Putusan DKPP (Dewan Kehormatan Penyelenggara Pemilu) ini telah memperkuat putusan
MK bahwa pencalonan Gibran Rakabuming Raka sebagai Calon Wakil Presiden RI cacat
secara etika. Putusan DKPP sekaligus menunjukkan bahwa KPU RI selaku penyelenggara
Pemilu berkontribusi besar atas Nepotisme dan politik dinasti yang dillakukan oleh Presiden
Joko Widodo.
Namun, ada juga sudut pandang yang menyatakan bahwa keputusan Gibran ini adalah
bagian dari dinamika demokrasi yang sehat. Setiap individu memiliki hak untuk mengejar
aspirasi politik mereka, dan kehadiran Gibran di panggung politik bisa menjadi sinyal bahwa
politik tidak lagi menjadi monopoli dari elite politik yang sudah mapan. Ini bisa menjadi
dorongan bagi generasi muda lainnya untuk terlibat dalam politik dan membawa perubahan
yang positif.
Selain itu, kehadiran Gibran di dalam kabinet Prabowo juga bisa membawa dampak
langsung dalam pembuatan kebijakan. Sebagai wakil presiden, Gibran akan memiliki akses
dan pengaruh yang besar dalam proses pengambilan keputusan di tingkat pemerintahan. Hal
ini mengundang pertanyaan tentang kemampuannya untuk memimpin dengan efektif dan
memberikan kontribusi yang nyata dalam pembangunan negara.

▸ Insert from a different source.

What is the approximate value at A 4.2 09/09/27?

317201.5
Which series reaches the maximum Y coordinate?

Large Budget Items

Tidak dapat dipungkiri bahwa keputusan Gibran ini juga akan mempengaruhi
hubungan antara Presiden Joko Widodo dan Prabowo Subianto. Meskipun secara pribadi
mereka mungkin memiliki hubungan yang baik, keputusan politik Gibran bisa menciptakan
ketegangan di antara kedua pemimpin ini dan memengaruhi kerja sama di tingkat
pemerintahan.
Selain itu, kehadiran Gibran di politik juga menciptakan pertanyaan tentang
kredibilitas dan independensinya. Sebagai putra presiden, apakah Gibran benar-benar dapat
memutuskan kebijakan secara independen tanpa pengaruh dari ayahnya? Ini adalah tantangan
besar yang harus dihadapi Gibran dalam menjalankan tugasnya sebagai wakil presiden.

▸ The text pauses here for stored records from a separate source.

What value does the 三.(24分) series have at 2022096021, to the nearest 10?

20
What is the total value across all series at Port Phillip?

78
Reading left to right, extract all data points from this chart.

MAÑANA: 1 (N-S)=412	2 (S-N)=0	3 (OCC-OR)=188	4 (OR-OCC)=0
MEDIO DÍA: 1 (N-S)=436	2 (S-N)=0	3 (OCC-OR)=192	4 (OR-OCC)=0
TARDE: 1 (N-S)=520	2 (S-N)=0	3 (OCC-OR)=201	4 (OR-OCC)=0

Dalam konteks yang lebih luas, keputusan Gibran juga bisa menjadi cerminan dari
dinamika politik global. Di berbagai belahan dunia, kita sering melihat tokoh-tokoh politik
yang berasal dari latar belakang yang berbeda-beda, termasuk dunia bisnis, hiburan, dan
olahraga. Ini menunjukkan bahwa batasan antara dunia politik dan dunia lainnya semakin
kabur, dan bahwa kemampuan untuk membangun hubungan dan mempengaruhi masyarakat
menjadi kunci dalam dunia politik modern.
Dalam menghadapi tantangan dan peluang yang muncul dengan kehadiran Gibran di
politik, penting bagi masyarakat Indonesia untuk tetap kritis dan waspada. Sementara
kehadiran Gibran bisa menjadi dorongan bagi partisipasi politik generasi muda, kita juga
harus tetap mempertimbangkan implikasi jangka panjang dari keputusan politik seperti ini.
Dengan demikian, keputusan Gibran untuk menjadi wakil presiden bagi Prabowo
Subianto menciptakan beragam pertanyaan dan analisis yang mendalam tentang dinamika
politik Indonesia. Ini menggambarkan kompleksitas politik di era modern di mana individu,
ideologi, dan kepentingan bisnis saling bersilangan. Dalam menghadapi tantangan ini,
penting bagi masyarakat untuk tetap terlibat dan kritis terhadap proses politik, demi
menciptakan masa depan yang lebih baik bagi bangsa dan negara.